Crowdsourcing: The Word is Out

After 150 years, Merriam-Webster’s Dictionary is still one of the leading authorities on the English language. And it turns out that one word has officially achieved permanence in our language: crowdsourcing. Everyone’s abuzz over how MW officially added “crowdsourcing,” “tweet,” “social media,” and “bromance” (among many other words) to the latest version of the dictionary.

So, despite the fact that my word processor still angrily underlines crowdsourcing each time I type It, the times are changing.
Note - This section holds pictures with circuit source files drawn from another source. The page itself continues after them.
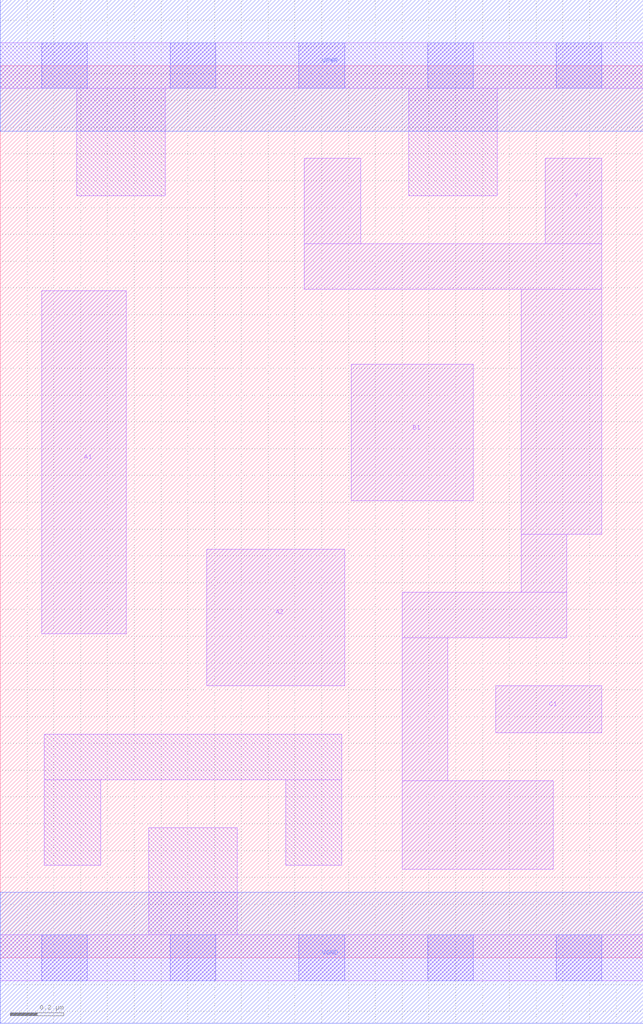
<source format=lef>
# Copyright 2020 The SkyWater PDK Authors
#
# Licensed under the Apache License, Version 2.0 (the "License");
# you may not use this file except in compliance with the License.
# You may obtain a copy of the License at
#
#     https://www.apache.org/licenses/LICENSE-2.0
#
# Unless required by applicable law or agreed to in writing, software
# distributed under the License is distributed on an "AS IS" BASIS,
# WITHOUT WARRANTIES OR CONDITIONS OF ANY KIND, either express or implied.
# See the License for the specific language governing permissions and
# limitations under the License.
#
# SPDX-License-Identifier: Apache-2.0

VERSION 5.7 ;
  NAMESCASESENSITIVE ON ;
  NOWIREEXTENSIONATPIN ON ;
  DIVIDERCHAR "/" ;
  BUSBITCHARS "[]" ;
UNITS
  DATABASE MICRONS 200 ;
END UNITS
MACRO sky130_fd_sc_lp__o211ai_m
  CLASS CORE ;
  FOREIGN sky130_fd_sc_lp__o211ai_m ;
  ORIGIN  0.000000  0.000000 ;
  SIZE  2.400000 BY  3.330000 ;
  SYMMETRY X Y R90 ;
  SITE unit ;
  PIN A1
    ANTENNAGATEAREA  0.126000 ;
    DIRECTION INPUT ;
    USE SIGNAL ;
    PORT
      LAYER li1 ;
        RECT 0.155000 1.210000 0.470000 2.490000 ;
    END
  END A1
  PIN A2
    ANTENNAGATEAREA  0.126000 ;
    DIRECTION INPUT ;
    USE SIGNAL ;
    PORT
      LAYER li1 ;
        RECT 0.770000 1.015000 1.285000 1.525000 ;
    END
  END A2
  PIN B1
    ANTENNAGATEAREA  0.126000 ;
    DIRECTION INPUT ;
    USE SIGNAL ;
    PORT
      LAYER li1 ;
        RECT 1.310000 1.705000 1.765000 2.215000 ;
    END
  END B1
  PIN C1
    ANTENNAGATEAREA  0.126000 ;
    DIRECTION INPUT ;
    USE SIGNAL ;
    PORT
      LAYER li1 ;
        RECT 1.850000 0.840000 2.245000 1.015000 ;
    END
  END C1
  PIN Y
    ANTENNADIFFAREA  0.340200 ;
    DIRECTION OUTPUT ;
    USE SIGNAL ;
    PORT
      LAYER li1 ;
        RECT 1.135000 2.495000 2.245000 2.665000 ;
        RECT 1.135000 2.665000 1.345000 2.985000 ;
        RECT 1.500000 0.330000 2.065000 0.660000 ;
        RECT 1.500000 0.660000 1.670000 1.195000 ;
        RECT 1.500000 1.195000 2.115000 1.365000 ;
        RECT 1.945000 1.365000 2.115000 1.580000 ;
        RECT 1.945000 1.580000 2.245000 2.495000 ;
        RECT 2.035000 2.665000 2.245000 2.985000 ;
    END
  END Y
  PIN VGND
    DIRECTION INOUT ;
    USE GROUND ;
    PORT
      LAYER met1 ;
        RECT 0.000000 -0.245000 2.400000 0.245000 ;
    END
  END VGND
  PIN VPWR
    DIRECTION INOUT ;
    USE POWER ;
    PORT
      LAYER met1 ;
        RECT 0.000000 3.085000 2.400000 3.575000 ;
    END
  END VPWR
  OBS
    LAYER li1 ;
      RECT 0.000000 -0.085000 2.400000 0.085000 ;
      RECT 0.000000  3.245000 2.400000 3.415000 ;
      RECT 0.165000  0.345000 0.375000 0.665000 ;
      RECT 0.165000  0.665000 1.275000 0.835000 ;
      RECT 0.285000  2.845000 0.615000 3.245000 ;
      RECT 0.555000  0.085000 0.885000 0.485000 ;
      RECT 1.065000  0.345000 1.275000 0.665000 ;
      RECT 1.525000  2.845000 1.855000 3.245000 ;
    LAYER mcon ;
      RECT 0.155000 -0.085000 0.325000 0.085000 ;
      RECT 0.155000  3.245000 0.325000 3.415000 ;
      RECT 0.635000 -0.085000 0.805000 0.085000 ;
      RECT 0.635000  3.245000 0.805000 3.415000 ;
      RECT 1.115000 -0.085000 1.285000 0.085000 ;
      RECT 1.115000  3.245000 1.285000 3.415000 ;
      RECT 1.595000 -0.085000 1.765000 0.085000 ;
      RECT 1.595000  3.245000 1.765000 3.415000 ;
      RECT 2.075000 -0.085000 2.245000 0.085000 ;
      RECT 2.075000  3.245000 2.245000 3.415000 ;
  END
END sky130_fd_sc_lp__o211ai_m
END LIBRARY

</source>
Future generations of Word will respect and recognize crowdsourcing as:

“the practice of obtaining needed services, ideas, or content by soliciting contributions from a large group of people and especially from the online community rather than from traditional employees or suppliers”

This made me curious about how words are added to the dictionary. With Merriam-Webster’s first known use of “crowdsourcing” back in 2006 – that’s a five year journey to the esteemed dictionary pages. Merriam Webster includes an outline of this process on their site.

Essentially, every day, MW editors devote 1-2 hours reading a variety of materials: printed and online and scouring them for new words and new uses for existing words. Those materials are marked and entered into a citation database that tracks the following information: the word, a contextual example of that word at work, and the source of that occurrence. Those files have been kept since the 1880s and number more than 15.7 examples of various words. After a word has been cited it waits to achieve a unified definition and enough usage to merit a dictionary entry. For crowdsourcing, that was the five year journey.

While reading about the process, I thought – dictionary citation would be an excellent service to crowdsource.

Here are a few more factoids about the evolution of the English language:

  • The last time new words were added to MW (back in 2009), some of the list highlights included: “staycation,” “flash mob,” “webisode,” and “vlog.”
  • People estimate that more than 90,000 new words were added to English over the course of the twentieth century (a 25% increase to the total vocabulary of the language)
  • Approximately 800 neologisms are added to the English language each year.

Does this lend new legitimacy to crowdsourcing or is the word’s addition to the language long-overdue? What other words can we expect to see added to our dictionaries in the coming years? How many words do you know?